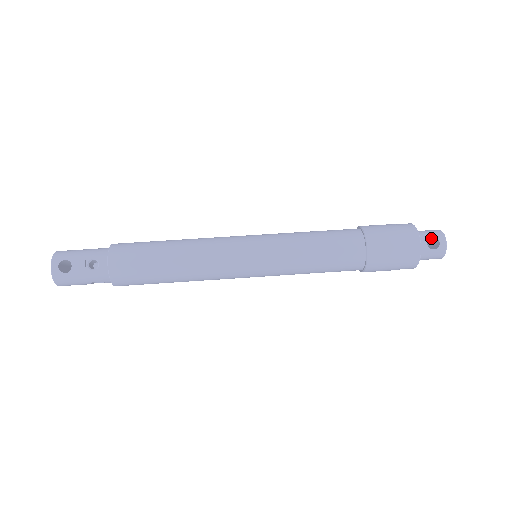
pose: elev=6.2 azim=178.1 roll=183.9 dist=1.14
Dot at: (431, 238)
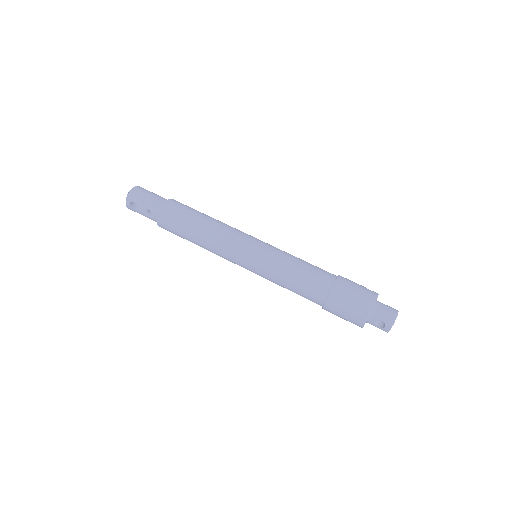
Dot at: (385, 317)
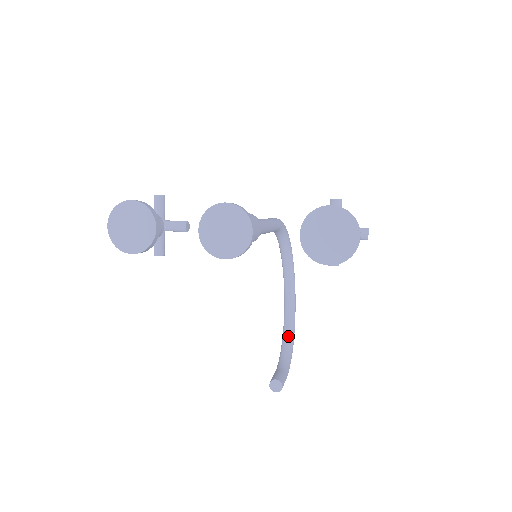
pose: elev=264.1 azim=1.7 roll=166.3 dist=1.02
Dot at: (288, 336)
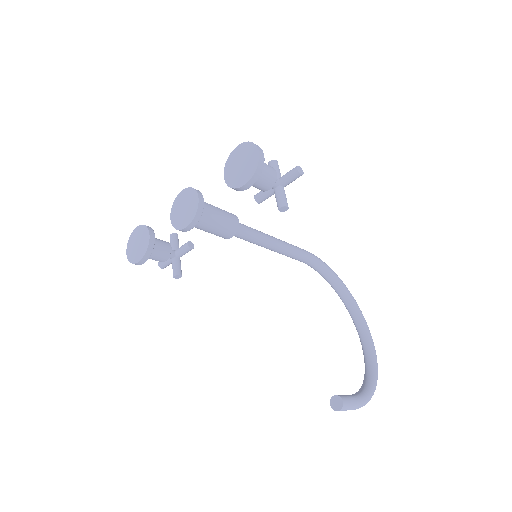
Dot at: (367, 373)
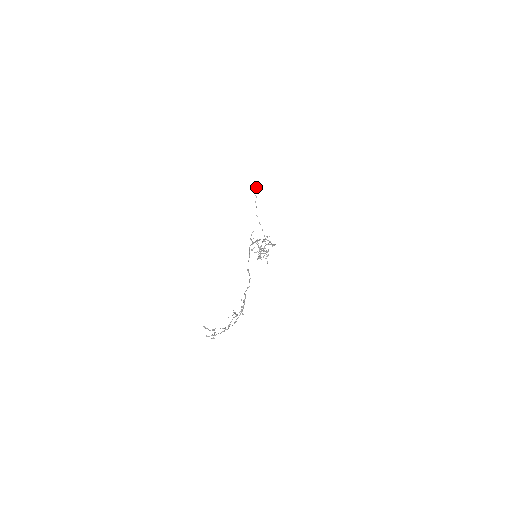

◆ **AIM**
Rewrite these items with every "pose" switched to "camera" and nothing else changed, leaving the pictures out.

◆ **EXERCISE SOLUTION**
camera: elev=6.2 azim=178.1 roll=183.9 dist=1.14
Dot at: (431, 238)
Dot at: (385, 317)
camera: elev=264.1 azim=1.7 roll=166.3 dist=1.02
Dot at: (288, 336)
Dot at: (367, 373)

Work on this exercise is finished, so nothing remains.